朝から晩まで、生まれてから死ぬまで、人生とは選択の連続である。結婚や就職など、自覚できる大きな選択もあれば、災害や事故のただ中で、自覚はできないが重大な結果を招く選択もある。それら全ての選択を総称して、人生と言うのだろう。
ここで話題にするのは、自覚できる方の選択である。私は、自分の選択についてあまり後悔しないタイプの人間だが、それでも「選ばなかった方の人生」に、しばしば思いを馳せる。パラレルワールドの自分は、現実の自分より少し輝いて見える。私にとって、密かな楽しみの時間だ。
四十路の専業主婦(もどき)の私が、人生の大きな選択を迫られることは、最早ほとんどない。しかし、これは「選ばない」という消極的な選択をしているのと同じである。選択につきものである変化を、面倒くさがっているのも事実だ。退屈な人生に飽き飽きしているくせに、それを選んだのは、他でもない自分なのだ。

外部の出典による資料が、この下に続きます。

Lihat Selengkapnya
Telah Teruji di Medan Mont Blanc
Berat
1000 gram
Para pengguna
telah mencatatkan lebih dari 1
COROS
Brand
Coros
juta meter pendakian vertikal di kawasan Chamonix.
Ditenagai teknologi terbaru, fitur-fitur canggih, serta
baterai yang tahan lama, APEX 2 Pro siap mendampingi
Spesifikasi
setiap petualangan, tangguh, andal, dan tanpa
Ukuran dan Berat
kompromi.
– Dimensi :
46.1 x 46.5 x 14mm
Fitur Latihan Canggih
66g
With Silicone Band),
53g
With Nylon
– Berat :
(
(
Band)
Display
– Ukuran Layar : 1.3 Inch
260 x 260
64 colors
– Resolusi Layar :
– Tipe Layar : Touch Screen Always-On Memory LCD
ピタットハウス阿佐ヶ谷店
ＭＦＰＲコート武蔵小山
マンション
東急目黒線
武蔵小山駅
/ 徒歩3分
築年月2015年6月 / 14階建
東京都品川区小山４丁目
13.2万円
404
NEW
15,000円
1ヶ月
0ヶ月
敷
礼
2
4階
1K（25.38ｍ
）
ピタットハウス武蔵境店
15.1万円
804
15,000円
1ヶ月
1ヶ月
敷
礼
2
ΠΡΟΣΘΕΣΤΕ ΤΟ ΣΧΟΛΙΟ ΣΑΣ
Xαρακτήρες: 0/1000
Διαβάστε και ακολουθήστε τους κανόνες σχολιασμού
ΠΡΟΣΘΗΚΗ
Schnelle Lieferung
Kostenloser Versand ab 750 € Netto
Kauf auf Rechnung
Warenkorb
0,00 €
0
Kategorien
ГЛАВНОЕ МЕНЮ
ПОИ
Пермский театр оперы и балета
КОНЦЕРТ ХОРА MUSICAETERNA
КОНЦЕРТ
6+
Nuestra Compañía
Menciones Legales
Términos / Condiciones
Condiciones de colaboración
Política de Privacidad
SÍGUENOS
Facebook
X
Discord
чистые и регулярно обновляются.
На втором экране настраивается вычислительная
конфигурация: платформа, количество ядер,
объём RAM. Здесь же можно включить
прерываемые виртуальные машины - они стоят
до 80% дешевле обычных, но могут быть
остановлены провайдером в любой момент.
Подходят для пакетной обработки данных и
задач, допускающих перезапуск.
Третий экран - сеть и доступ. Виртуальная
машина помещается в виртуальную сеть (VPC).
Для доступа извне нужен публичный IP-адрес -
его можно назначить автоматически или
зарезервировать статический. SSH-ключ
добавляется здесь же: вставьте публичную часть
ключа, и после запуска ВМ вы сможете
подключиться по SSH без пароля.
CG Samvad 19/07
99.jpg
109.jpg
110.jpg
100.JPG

日常の中に、人生を大きく変えるような選択なんて、滅多にない。けれど、全くないわけではない。何かを選択する(あるいは選択しない)際に、常に自覚的であろうと思う。これまでと、これからの人生に責任を持つために。
選んだ方の人生を手放すのは、思ったより簡単だろう。選ばなかった方の人生にも、案外ひょいっと飛び込めるものなのかも知れない。そう思えば、見飽きたはずの日常も、少し愛おしく思えてくるから不思議だ。